SEPUTARANINFO – Dunia sepak bola Arab Saudi kembali bergairah seiring kembalinya sosok ikonik, Cristiano Ronaldo, ke atas rumput hijau. Setelah sempat absen dalam dua laga krusial yang memicu berbagai spekulasi, kapten Al Nassr ini membuktikan bahwa dirinya masih menjadi kartu as bagi timnya. Laga melawan Al Fateh pada Minggu, 15 Februari 2026, menjadi panggung pembuktian bahwa ketajaman CR7 belum pudar.
Akhir dari Ketegangan Internal
Absennya Ronaldo dalam laga melawan Al Ittihad dan Al Riyadh sebelumnya sempat memicu kegaduhan di balik layar. Rumor menyebutkan adanya ketegangan antara sang megabintang dengan manajemen klub terkait kebijakan transfer.

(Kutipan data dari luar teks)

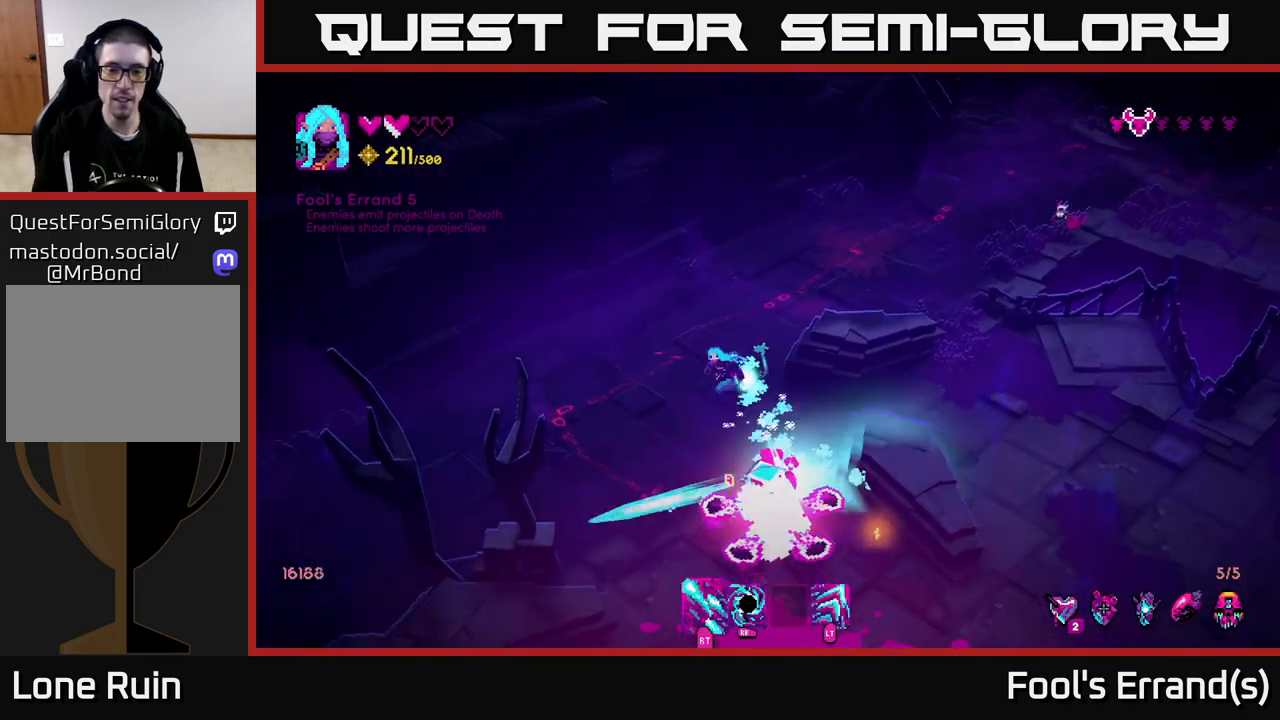
{"buttons": ["L2"], "left_stick": "down-right", "right_stick": "down-right", "events": [[133, "right_stick", "down-right"], [150, "R2", "up"], [267, "L2", "down"], [283, "left_stick", "down-right"]]}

Ronaldo dikabarkan merasa Al Nassr tertinggal dari rival mereka, Al Hilal, yang berhasil mendatangkan Karim Benzema.
Ketidakpuasan tersebut kabarnya berakar pada kurangnya penguatan skuad dari Public Investment Fund (PIF) untuk Al Nassr. Namun, kehadiran Ronaldo sebagai starter saat melawan Al Fateh seolah memadamkan api konflik tersebut, menandakan bahwa sang kapten kini kembali fokus sepenuhnya pada misi memburu gelar juara.
Gol Cepat: Klasik Cristiano Ronaldo
Tidak butuh waktu lama bagi pemegang lima gelar Ballon d’Or ini untuk menunjukkan taringnya. Baru 18 menit laga berjalan, Ronaldo berhasil memecah kebuntuan. Berawal dari skema serangan yang rapi, Sadio Mane mengirimkan umpan presisi ke dalam kotak penalti.
Dengan efektivitas yang menjadi ciri khasnya, Ronaldo menyambut bola dengan satu sentuhan terukur ke sudut kanan bawah gawang Al Fateh. Meski peluang tersebut secara statistik sulit dikonversi menjadi gol, insting predator Ronaldo membuktikan sebaliknya. Gol ini sekaligus menjadi jawaban atas ekspektasi tinggi para pendukung setianya yang memadati stadion.
Dominasi Al Nassr dan Perburuan Gelar
Sepanjang pertandingan, Ronaldo tidak bekerja sendirian. Ia menjadi pusat serangan yang didukung oleh bintang-bintang dunia lainnya seperti Joao Felix, Kingsley Coman, dan pengatur serangan Marcelo Brozovic. Kerja sama apik ini membuat Al Fateh kewalahan meredam gempuran tim tamu.
Kemenangan ini sangat vital bagi posisi Al Nassr di papan klasemen. Saat ini, mereka bertengger di posisi ketiga, membayangi Al Hilal dengan selisih empat poin namun memiliki tabungan satu pertandingan lebih banyak. Secara individu, gol ini merupakan gol ke-17 Ronaldo musim ini, membawanya terus menempel ketat Ivan Toney dan Julian Quinones dalam perburuan sepatu emas Liga Pro Saudi.
Kesimpulan: Sinyal Bahaya bagi Rival
Kembalinya Ronaldo bukan sekadar kembalinya seorang pemain ke lapangan, melainkan kembalinya mentalitas juara ke dalam skuad Al Nassr. Dengan berakhirnya drama internal dan kembalinya ketajaman di depan gawang, Al Nassr kini mengirimkan pesan kuat kepada para pesaingnya bahwa mereka siap bertarung hingga akhir musim demi supremasi tertinggi di Arab Saudi.